Learning to Log: Helping Developers Make Informed Logging Decisions
- Jieming Zhu ,
- Pinjia He ,
- Qiang Fu ,
- Hongyu Zhang ,
- Michael R. Lyu ,
- Dongmei Zhang
Published by ICSE 2015
Logging is a common programming practice of practical importance to collect system runtime information for postmortem analysis. Strategic logging placement is desired to cover necessary runtime information without incurring unintended consequences (e.g., performance overhead, trivial logs). However, in current practice, there is a lack of rigorous specifications for developers to govern their logging behaviours. Logging has become an important yet tough decision which mostly depends on the domain knowledge of developers. To reduce the effort on making logging decisions, in this paper, we propose a “learning to log” framework, which aims to provide informative guidance on logging during development.

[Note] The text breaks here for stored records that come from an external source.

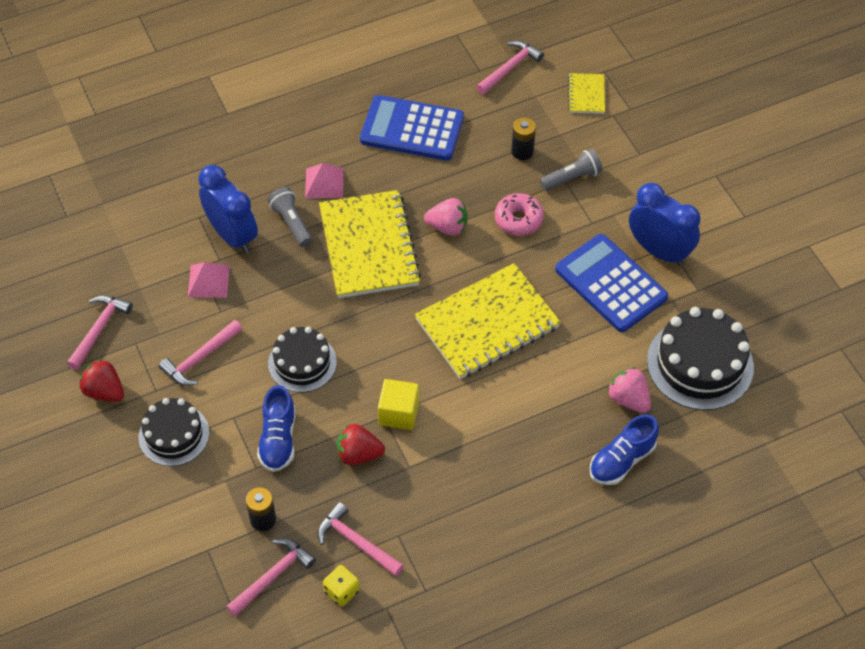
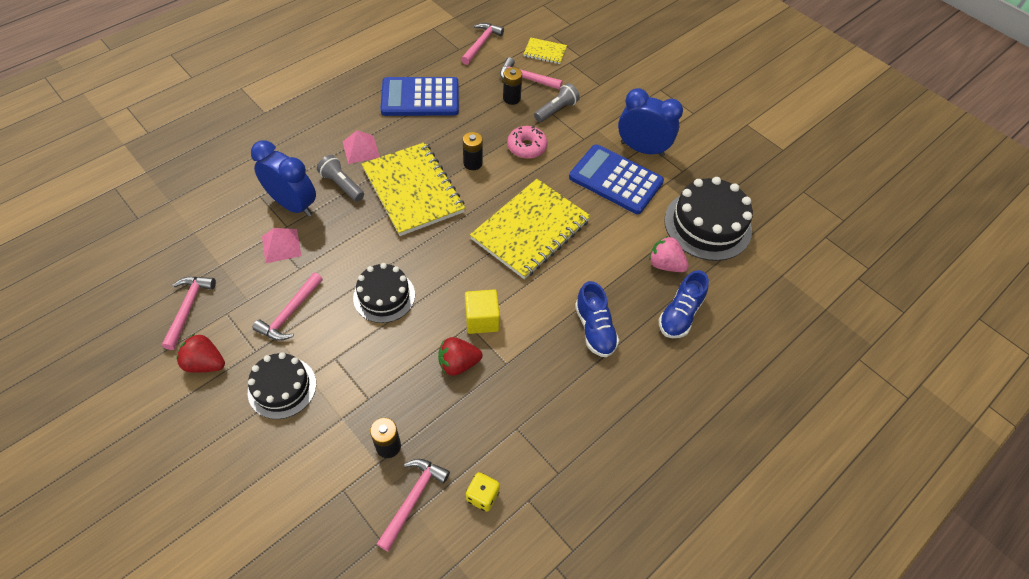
camera: 20 degrees left, 0 degrees up
blue shoe [257,385,296,472] -> blue shoe moved to [575,281,619,357]
pink hammer [317,502,404,576] -> pink hammer moved to [500,57,563,90]
pink strawberry [424,198,467,236] -> black battery [463,132,483,170]
yellow notebook [568,73,605,114] -> yellow notebook turned 60 degrees counterclockwise [523,37,567,64]

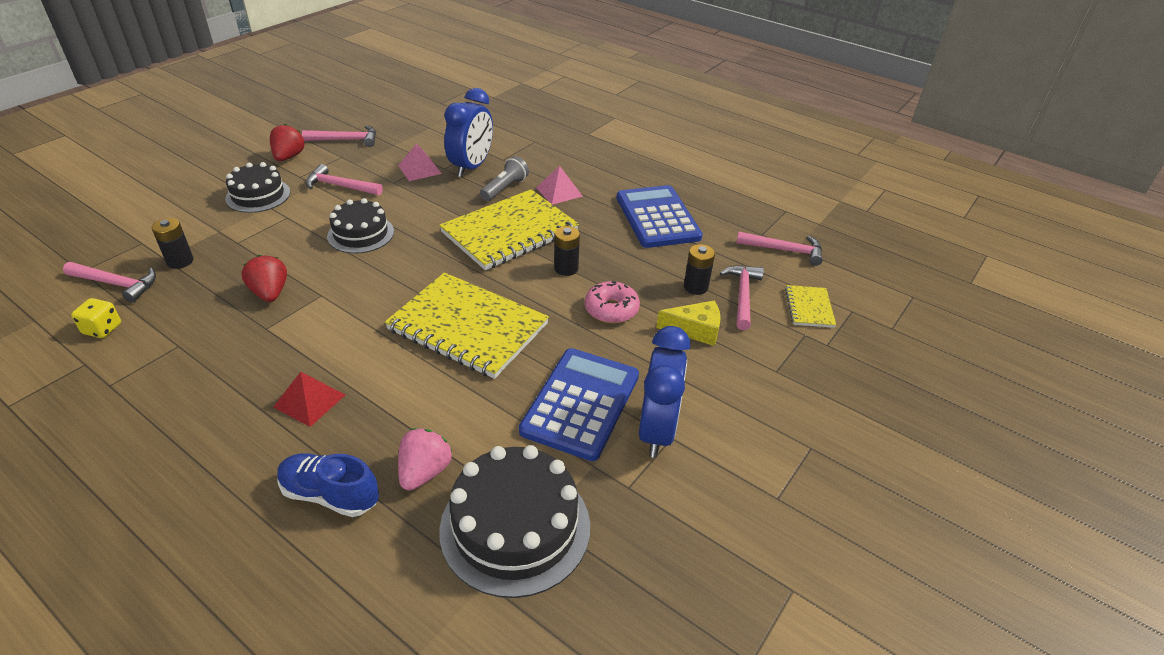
camera: 80 degrees right, 15 degrees down
yellow cube [465,289,500,334] -> none
grey flashlight [534,83,580,122] -> yellow cheese [656,300,721,346]
blue shoe [575,281,619,357] -> red pyramid [273,372,345,427]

As a proof of concept, we provide the design and implementation of a logging suggestion tool, LogAdvisor, which automatically learns the common logging practices on where to log from existing logging instances and further leverages them for actionable suggestions to developers. Specifically, we identify the important factors for determining where to log and extract them as structural features, textual and syntactic features. Then, by applying machine learning techniques (e.g., feature selection and classifier learning) and noise handling techniques, we achieve high accuracy of logging suggestions. We evaluate LogAdvisor on two industrial software systems from Microsoft and two open-source software systems from GitHub (totally 19.1M LOC and 100.6K logging statements). The encouraging experimental results, as well as a user study, demonstrate the feasibility and effectiveness of our logging suggestion tool. We believe our work can serve as an important first step towards the goal of “learning to log”.